お陰でアイツは今まで男との浮ついた話は皆無、本人の前では見せない様にしていたが母ちゃんも自分が言っだからこうなったと後悔しまくって若干やつれたんだわぁ」
そう言うと源次郎は顔を伏せる。
「そんな時にあのクソどもが余計な事をしてくれたお陰で桜が軽いトラウマを受けるレベルで傷ついちまったのさぁ。正直に言うと本人のいない時に医者からもしかしたらこのまま男性恐怖症になる可能性があると言われたんだわぁ。それに今回の事件で桜はもう女性としての幸せを完全に諦めちまうんじゃないのかと家族全員が気が気でなかったんだわぁ。
でもな…」
そう言うと源次郎は顔を上げた、その表情はとても優しい顔をしていた。
「お前さんの息子さんが上手い事やってくれたみたいでなぁ、桜は無事男性恐怖症にはならなかったんだわぁ。

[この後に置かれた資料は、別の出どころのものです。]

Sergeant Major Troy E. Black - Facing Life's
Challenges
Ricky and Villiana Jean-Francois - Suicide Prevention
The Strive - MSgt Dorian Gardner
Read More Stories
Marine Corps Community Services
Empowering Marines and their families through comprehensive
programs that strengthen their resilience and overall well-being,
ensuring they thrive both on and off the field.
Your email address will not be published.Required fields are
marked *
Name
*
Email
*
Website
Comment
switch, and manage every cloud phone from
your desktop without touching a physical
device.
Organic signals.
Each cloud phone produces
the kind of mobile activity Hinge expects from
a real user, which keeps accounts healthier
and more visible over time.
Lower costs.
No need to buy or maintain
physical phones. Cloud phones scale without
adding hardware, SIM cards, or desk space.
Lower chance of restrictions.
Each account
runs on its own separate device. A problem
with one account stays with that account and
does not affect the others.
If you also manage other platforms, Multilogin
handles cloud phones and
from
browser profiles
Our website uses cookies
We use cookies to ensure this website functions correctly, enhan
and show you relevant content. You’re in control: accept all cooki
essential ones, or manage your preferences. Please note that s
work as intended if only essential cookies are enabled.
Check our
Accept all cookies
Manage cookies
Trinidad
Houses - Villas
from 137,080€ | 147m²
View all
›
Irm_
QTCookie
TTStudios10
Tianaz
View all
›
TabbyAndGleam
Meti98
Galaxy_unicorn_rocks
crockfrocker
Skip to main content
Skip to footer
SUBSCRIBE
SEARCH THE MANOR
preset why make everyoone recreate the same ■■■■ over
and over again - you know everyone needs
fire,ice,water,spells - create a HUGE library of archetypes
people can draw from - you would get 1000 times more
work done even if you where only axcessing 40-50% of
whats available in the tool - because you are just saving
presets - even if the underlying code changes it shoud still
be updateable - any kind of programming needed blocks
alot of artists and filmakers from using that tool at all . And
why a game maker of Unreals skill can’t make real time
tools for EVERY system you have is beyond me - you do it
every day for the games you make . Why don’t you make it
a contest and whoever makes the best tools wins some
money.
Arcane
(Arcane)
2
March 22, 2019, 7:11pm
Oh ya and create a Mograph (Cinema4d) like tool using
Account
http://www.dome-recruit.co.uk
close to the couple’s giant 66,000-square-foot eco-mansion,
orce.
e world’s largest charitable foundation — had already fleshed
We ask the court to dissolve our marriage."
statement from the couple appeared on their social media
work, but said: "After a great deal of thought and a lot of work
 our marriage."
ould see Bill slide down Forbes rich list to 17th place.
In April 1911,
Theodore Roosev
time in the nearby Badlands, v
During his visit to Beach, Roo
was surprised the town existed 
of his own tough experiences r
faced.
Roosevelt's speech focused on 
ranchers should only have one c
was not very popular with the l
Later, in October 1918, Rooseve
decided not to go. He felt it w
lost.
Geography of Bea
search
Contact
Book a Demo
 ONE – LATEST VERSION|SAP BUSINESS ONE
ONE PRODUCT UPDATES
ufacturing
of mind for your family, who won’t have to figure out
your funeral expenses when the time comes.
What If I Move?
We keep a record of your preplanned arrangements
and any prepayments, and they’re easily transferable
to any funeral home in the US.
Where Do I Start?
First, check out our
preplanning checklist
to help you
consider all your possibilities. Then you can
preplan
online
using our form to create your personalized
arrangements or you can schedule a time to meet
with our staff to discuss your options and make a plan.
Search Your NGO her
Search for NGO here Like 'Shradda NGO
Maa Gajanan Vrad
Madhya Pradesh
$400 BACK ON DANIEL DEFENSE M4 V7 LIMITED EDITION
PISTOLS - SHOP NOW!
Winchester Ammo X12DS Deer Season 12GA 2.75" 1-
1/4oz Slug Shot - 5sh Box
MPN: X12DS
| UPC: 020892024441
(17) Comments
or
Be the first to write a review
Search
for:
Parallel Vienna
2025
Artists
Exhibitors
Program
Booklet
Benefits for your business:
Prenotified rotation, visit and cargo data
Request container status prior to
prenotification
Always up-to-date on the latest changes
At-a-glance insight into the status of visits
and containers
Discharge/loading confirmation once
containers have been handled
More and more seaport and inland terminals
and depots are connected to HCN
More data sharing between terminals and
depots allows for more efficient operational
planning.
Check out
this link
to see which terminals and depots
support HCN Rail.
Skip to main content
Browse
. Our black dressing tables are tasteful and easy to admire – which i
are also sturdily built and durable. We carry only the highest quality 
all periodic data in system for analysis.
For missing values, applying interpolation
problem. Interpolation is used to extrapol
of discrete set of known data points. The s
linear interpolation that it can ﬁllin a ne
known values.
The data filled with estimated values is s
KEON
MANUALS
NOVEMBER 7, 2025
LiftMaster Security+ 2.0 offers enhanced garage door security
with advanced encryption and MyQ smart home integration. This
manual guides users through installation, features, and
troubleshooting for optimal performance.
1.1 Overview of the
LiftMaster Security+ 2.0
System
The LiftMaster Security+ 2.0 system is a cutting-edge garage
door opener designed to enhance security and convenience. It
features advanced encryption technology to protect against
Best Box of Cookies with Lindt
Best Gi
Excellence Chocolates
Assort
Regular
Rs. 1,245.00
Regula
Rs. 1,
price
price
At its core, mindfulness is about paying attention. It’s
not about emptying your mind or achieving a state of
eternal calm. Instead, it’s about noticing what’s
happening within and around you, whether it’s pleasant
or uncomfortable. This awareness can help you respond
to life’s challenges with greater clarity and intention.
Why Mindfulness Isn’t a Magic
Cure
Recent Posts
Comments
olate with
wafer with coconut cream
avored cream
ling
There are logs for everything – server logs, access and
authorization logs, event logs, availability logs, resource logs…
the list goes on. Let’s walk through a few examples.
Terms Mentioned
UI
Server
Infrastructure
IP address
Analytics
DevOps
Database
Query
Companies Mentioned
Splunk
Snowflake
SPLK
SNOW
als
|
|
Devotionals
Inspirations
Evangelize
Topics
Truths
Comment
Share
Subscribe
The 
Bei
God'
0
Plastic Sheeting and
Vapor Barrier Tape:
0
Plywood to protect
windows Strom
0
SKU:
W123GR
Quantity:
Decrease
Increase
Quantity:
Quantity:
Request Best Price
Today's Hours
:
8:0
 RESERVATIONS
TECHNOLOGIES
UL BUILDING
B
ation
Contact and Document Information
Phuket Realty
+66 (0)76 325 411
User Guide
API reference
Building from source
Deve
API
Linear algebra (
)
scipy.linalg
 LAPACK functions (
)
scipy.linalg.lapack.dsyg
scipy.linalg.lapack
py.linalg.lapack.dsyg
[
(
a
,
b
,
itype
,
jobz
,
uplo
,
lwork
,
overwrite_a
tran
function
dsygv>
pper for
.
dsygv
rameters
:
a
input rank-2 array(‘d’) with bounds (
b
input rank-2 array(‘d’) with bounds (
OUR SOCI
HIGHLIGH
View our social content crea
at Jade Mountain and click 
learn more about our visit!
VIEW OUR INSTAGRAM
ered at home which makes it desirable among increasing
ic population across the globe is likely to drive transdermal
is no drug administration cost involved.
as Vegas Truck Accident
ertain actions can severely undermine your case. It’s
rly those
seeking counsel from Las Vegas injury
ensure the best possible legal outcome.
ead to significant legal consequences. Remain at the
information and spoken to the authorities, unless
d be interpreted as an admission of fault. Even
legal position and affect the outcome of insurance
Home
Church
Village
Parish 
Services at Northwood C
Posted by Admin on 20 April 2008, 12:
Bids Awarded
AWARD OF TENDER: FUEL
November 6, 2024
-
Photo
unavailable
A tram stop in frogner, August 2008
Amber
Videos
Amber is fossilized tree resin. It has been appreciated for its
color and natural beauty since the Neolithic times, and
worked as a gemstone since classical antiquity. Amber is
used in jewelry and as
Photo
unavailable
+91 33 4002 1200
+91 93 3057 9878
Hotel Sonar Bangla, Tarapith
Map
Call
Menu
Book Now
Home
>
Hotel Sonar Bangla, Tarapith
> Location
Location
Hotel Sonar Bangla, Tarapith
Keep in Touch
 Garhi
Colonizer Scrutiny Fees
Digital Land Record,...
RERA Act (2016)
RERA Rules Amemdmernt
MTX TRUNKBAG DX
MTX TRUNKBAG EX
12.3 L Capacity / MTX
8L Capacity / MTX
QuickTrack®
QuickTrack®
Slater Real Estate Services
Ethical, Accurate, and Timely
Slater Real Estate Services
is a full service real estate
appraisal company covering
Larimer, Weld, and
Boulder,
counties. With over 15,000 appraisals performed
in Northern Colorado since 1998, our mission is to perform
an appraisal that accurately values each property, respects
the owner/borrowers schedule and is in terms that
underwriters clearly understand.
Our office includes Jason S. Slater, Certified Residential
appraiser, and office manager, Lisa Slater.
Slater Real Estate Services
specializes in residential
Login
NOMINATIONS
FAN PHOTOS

それに桜がおまえさんの息子の話をするときなんて本当にいい顔で話すもんだからこっちまでうれしくなっちまったんだわぁ。
そして、今回の桜の配信を実際にこの目で見て確信したんだわ。桜を任せられるのはこの男しかいない、桜の全てを受け止めた上でそれでも寄り添ってくれるこの男こそ桜の婿に相応しいってなぁ…だからよぉ」
源次郎は優しい顔から真面目な顔になり、臨戦体勢を取っている雄二に応えるかの様にこちらも構えた。
「あの子の為にもお前さんの息子さんに今のうちに唾をつけにゃいかんのよ。お前の息子さんは間違いなく今後色んな女性に言い寄られる、それを見て桜がまた傷つくかもしれない。なら今のうちに唾をつけて『コイツァ桜のもんだ』って状態にしてやるのが親である俺の役目なんだわぁ。
だからお前さんが肉体で語ろうと言うならば俺もそれに応えよう。俺にも自分の娘の為に引けない意地があるんだからなぁ!」
そう言うと思いっきり殺意を出す源次郎、しかし雄二もまた負けじと同じくらいの殺気を出して立ち向かう。
「お前さん、息子の為なら死ねるかぁ?」
そして源次郎が有事に対してこう言うと雄二は、
「ふっ…
本望!!!」ダッ
己の拳と共に叫びながら源次郎に殴りかかる事で答えた。そうして始まる親同士の譲れない思いを載せた某世紀末がごとき殴り合い。
「…あ、母さん…うん、また父さんが煽ってね…いや、めちゃくちゃ激戦してるよ、しかも相手は例の子の親でさ…」
そんな戦闘を横目に会議室の机の下に避難した社長の正は自分の母親に電話して状況を報告していた。
その後桜の母親が会議室に突撃をして『分身』のスキルにて雄二達に奇襲をかけて制圧、2人に正座をさせてその場で説教を始めるのだった。